[What to work on] Reproduce verbatim the portion of the Frontex article starting at "#PrivacyWins: EU Border" and ending at "Brother in check.".

[Exercise passage]
== Segment start ==

#PrivacyWins: EU Border Guards Cancel Plans to Spy on Social Media (for now)

The EU's border control agency mysteriously cancelled a surveillance system, after we asked a few questions.

Key advocacy points
  • Frontex planned to give up to €400,000 to a surveillance company to track people on social media
  • Frontex also wanted to monitor “civil society and diaspora communities in destinations (EU).”
  • PI asked whether Frontex had gone through the necessary checks to make sure their plan was legal.
  • Frontex cancelled the tender.
Advocacy
Dear frontex on computer

As any data protection lawyer and privacy activist will attest, there’s nothing like a well-designed and enforced data protection law to keep the totalitarian tendencies of modern Big Brother in check.

While the EU’s data protection rules aren’t perfect, they at least provide some limits over how far EU bodies, governments and corporations can go when they decide to spy on people.

This is something the bloc’s border control agency, Frontex, learned recently after coming up with a plan to monitor the internet use of migrants and civil society. After publishing a tender inviting surveillance companies to bid for the project, they mysteriously cancelled it less than a month later while facing questions as to whether such spying was even allowed under data protection regulations.

#Cancelled

Published in September, the agency planned to give up to €400,000 to a surveillance company to track people on social media so that border guards “would have an understanding of the current landscape” as well as “a strategical warning system on changes such as the socio-political, economic or human security environment that could pose challenges to Frontex policies.” (Essentially, they wanted to spy on their social media to see what they were up to).

But why stop short at spying on migrants themselves? In addition to gathering “data and analysis of relevant actors using social media: migrants; traffickers/smugglers”, Frontex also wanted to monitor “civil society and diaspora communities in destinations (EU).

To be clear, it makes absolutely no difference if a border authority wants to monitor a migrant abroad or someone residing in Europe. But legally, people in the EU are afforded better legal protections, so in reality this was a particularly problematic thing to try and pull off.

== Segment end ==

Pose estimation data
== Segment start ==

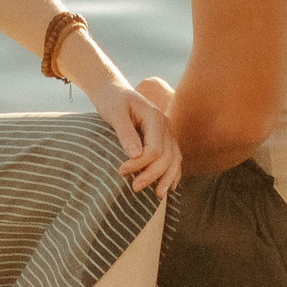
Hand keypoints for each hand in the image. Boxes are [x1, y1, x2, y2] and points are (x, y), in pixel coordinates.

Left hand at [84, 77, 182, 197]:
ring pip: (174, 159)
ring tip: (158, 195)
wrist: (113, 91)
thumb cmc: (112, 100)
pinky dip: (173, 172)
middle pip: (166, 156)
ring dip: (167, 178)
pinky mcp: (164, 138)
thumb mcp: (114, 112)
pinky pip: (174, 157)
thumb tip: (136, 155)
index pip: (155, 148)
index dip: (140, 164)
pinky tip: (170, 186)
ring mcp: (167, 132)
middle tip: (134, 188)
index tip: (121, 171)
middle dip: (152, 175)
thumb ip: (125, 132)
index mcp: (155, 117)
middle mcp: (166, 125)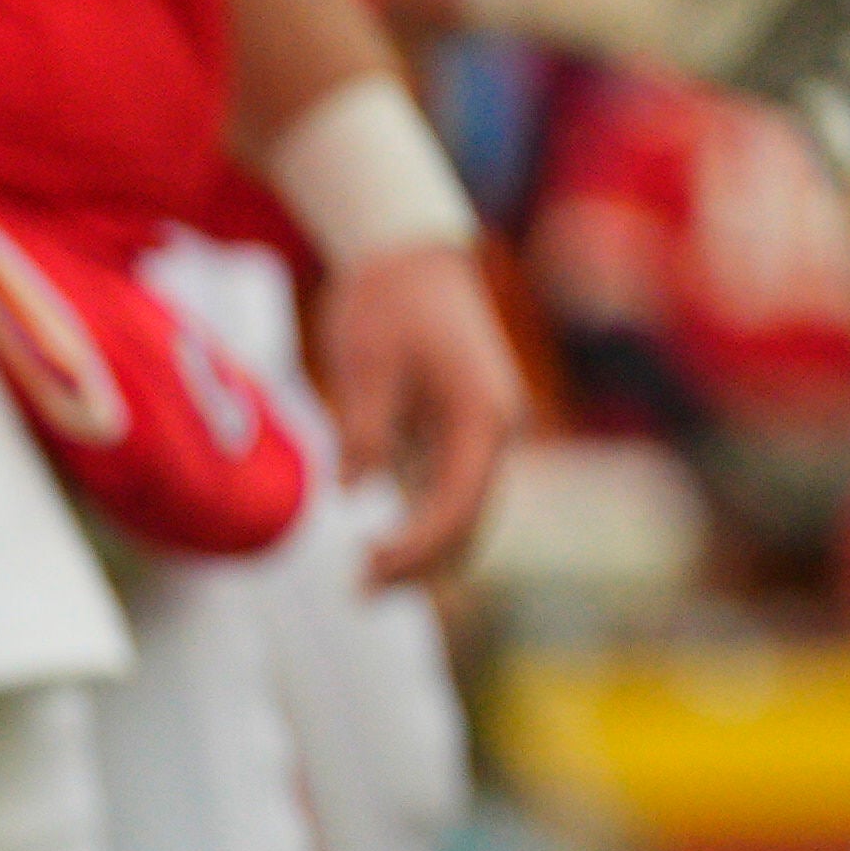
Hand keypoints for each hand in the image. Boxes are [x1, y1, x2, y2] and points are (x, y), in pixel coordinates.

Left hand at [309, 239, 522, 585]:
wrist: (412, 256)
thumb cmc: (388, 301)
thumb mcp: (366, 362)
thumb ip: (365, 428)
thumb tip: (353, 491)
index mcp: (482, 415)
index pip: (456, 505)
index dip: (413, 548)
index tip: (363, 570)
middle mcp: (496, 431)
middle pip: (470, 522)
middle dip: (419, 565)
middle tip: (356, 594)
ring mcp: (483, 433)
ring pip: (465, 514)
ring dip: (424, 553)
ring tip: (366, 585)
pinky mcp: (461, 432)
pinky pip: (451, 494)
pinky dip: (423, 527)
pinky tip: (382, 551)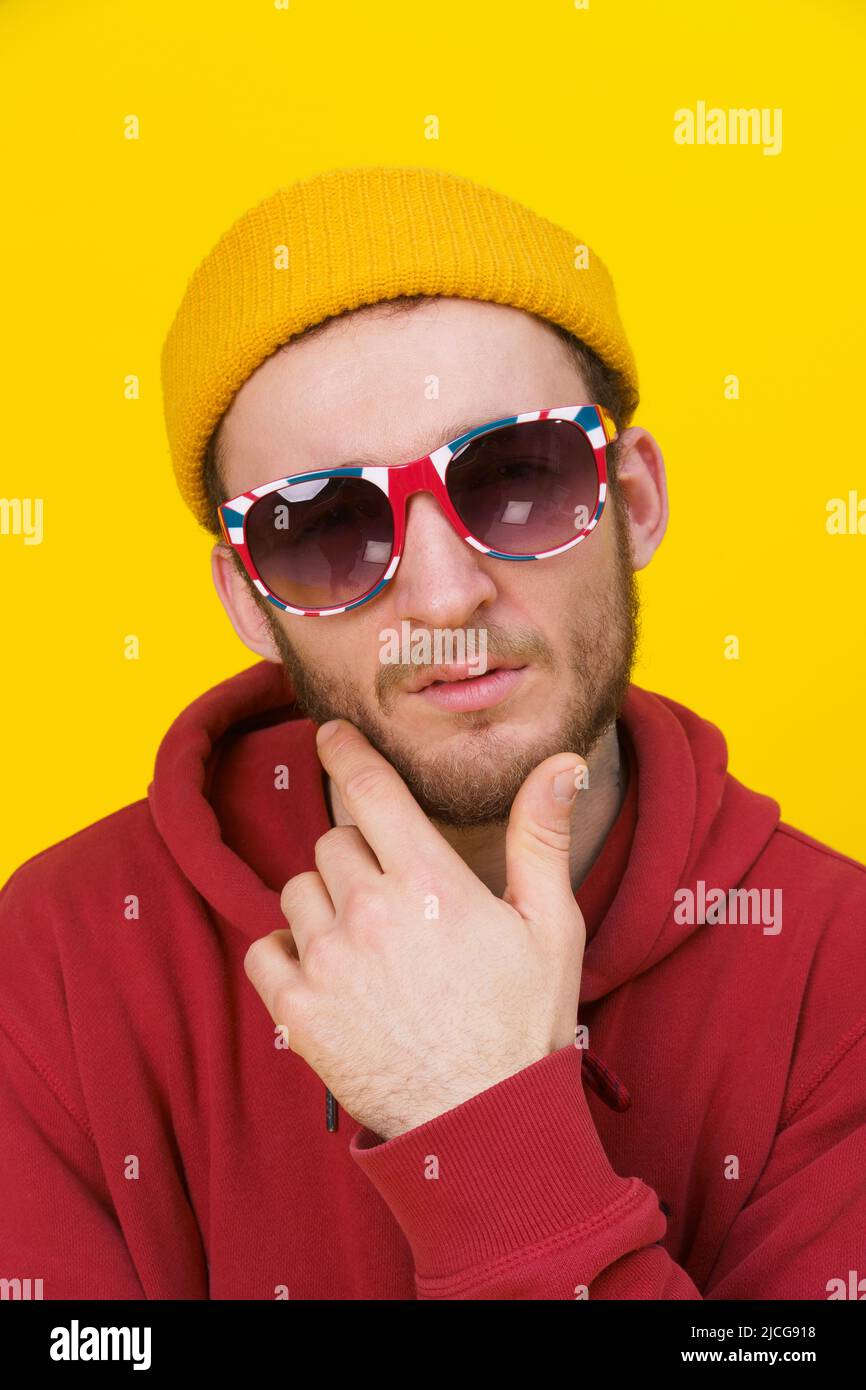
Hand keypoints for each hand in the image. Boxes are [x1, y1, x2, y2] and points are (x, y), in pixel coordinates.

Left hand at [244, 719, 587, 1140]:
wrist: (483, 1125)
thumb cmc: (522, 1024)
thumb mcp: (551, 926)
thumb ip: (542, 837)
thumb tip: (563, 764)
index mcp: (430, 882)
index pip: (369, 790)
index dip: (346, 750)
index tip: (331, 732)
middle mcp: (370, 912)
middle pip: (334, 842)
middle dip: (360, 858)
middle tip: (398, 903)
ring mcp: (328, 962)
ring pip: (298, 890)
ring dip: (325, 904)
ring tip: (369, 945)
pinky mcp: (298, 1011)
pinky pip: (265, 948)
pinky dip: (288, 953)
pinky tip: (329, 974)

== Segment end ==

[Answer below]
#PrivacyWins: EU Border Guards Cancel Plans to Spy on Social Media (for now)

The EU's border control agency mysteriously cancelled a surveillance system, after we asked a few questions.

Key advocacy points
  • Frontex planned to give up to €400,000 to a surveillance company to track people on social media
  • Frontex also wanted to monitor “civil society and diaspora communities in destinations (EU).”
  • PI asked whether Frontex had gone through the necessary checks to make sure their plan was legal.
  • Frontex cancelled the tender.
Advocacy
Dear frontex on computer

As any data protection lawyer and privacy activist will attest, there’s nothing like a well-designed and enforced data protection law to keep the totalitarian tendencies of modern Big Brother in check.